Simon Property Group, one of the biggest class-A mall owners in the U.S., has already taken a big step in this direction. Last month, the REIT announced a partnership with hotel chain Marriott International to build five hotels at Simon properties over the next several years. Simon declined to comment on the partnership beyond its press release on the deal, in which Patrick Peterman, vice president of development and asset intensification at Simon, noted that the “uses are very complementary. We’ve recognized this for a long time.”
Simon is linking up with Marriott’s selected management companies to run the hotels, says Eric Jacobs, chief development officer for North America of Marriott’s select service and extended stay brands.
The push to add hotels has never been greater, and it’s a trend that appears to only be growing, Jacobs says.
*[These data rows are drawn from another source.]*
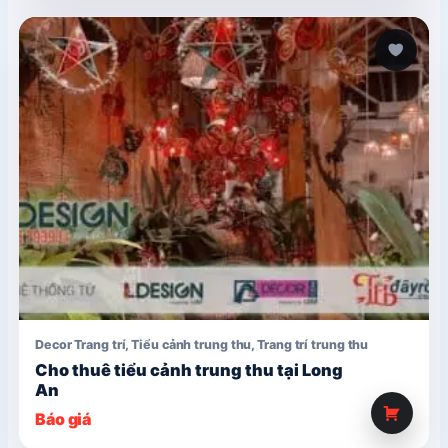
Decor Trang trí
,
Tiểu cảnh trung thu
,
Trang trí trung thu
Cho thuê tiểu cảnh trung thu tại Long
An
Báo giá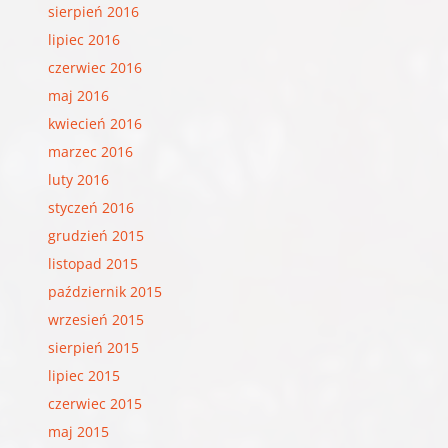
sierpień 2016
lipiec 2016
czerwiec 2016
maj 2016
kwiecień 2016
marzec 2016
luty 2016
styczeń 2016
grudzień 2015
listopad 2015
październik 2015
wrzesień 2015
sierpień 2015
lipiec 2015
czerwiec 2015
maj 2015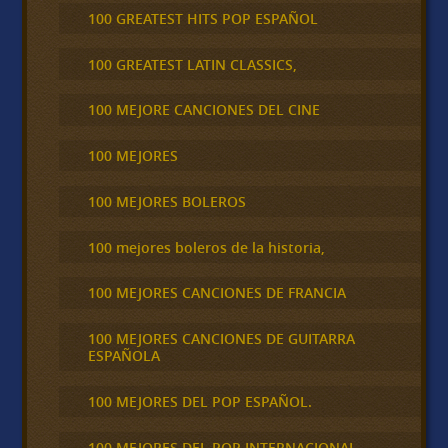
100 GREATEST HITS POP ESPAÑOL
100 GREATEST LATIN CLASSICS,
100 MEJORE CANCIONES DEL CINE
100 MEJORES
100 MEJORES BOLEROS
100 mejores boleros de la historia,
100 MEJORES CANCIONES DE FRANCIA
100 MEJORES CANCIONES DE GUITARRA
ESPAÑOLA
100 MEJORES DEL POP ESPAÑOL.
100 MEJORES DEL POP INTERNACIONAL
And while it may be a relatively new phenomenon in the U.S., it’s not elsewhere. “In some ways, we’re catching up to different parts of the world,” Jacobs notes.
That’s not to say such partnerships are without challenges.
For example, Marriott prefers to purchase the land under its hotels or own it through a joint venture, as it’s difficult to finance hotel deals in land leases, Jacobs says. But some retail property owners don’t want to part with their land, instead hoping to lease the land to hotel operators for 10 or 15 years, as they would do with restaurants or other retail tenants. Hotels, however, are meant to last for decades, Jacobs notes. “From an ownership perspective, it makes it more difficult to underwrite and finance a hotel deal when there’s an underlying ground lease,” he says.
Another issue can be parking, with concerns that hotel guests might make finding a space at a busy retail center harder for shoppers. Jacobs notes, however, that ride-sharing service providers including Uber and Lyft have reduced the need for parking spaces, and hotel guests’ usage of parking spaces peaks overnight, while the retail centers’ parking usage peaks during the day.
Adding a hotel to an ailing mall also isn’t a panacea if the center is in a weaker market, Mulvee notes. “You can’t do this where you’ve got very few people living there and low household income,” she says. “This works where you already have a strong trade area.”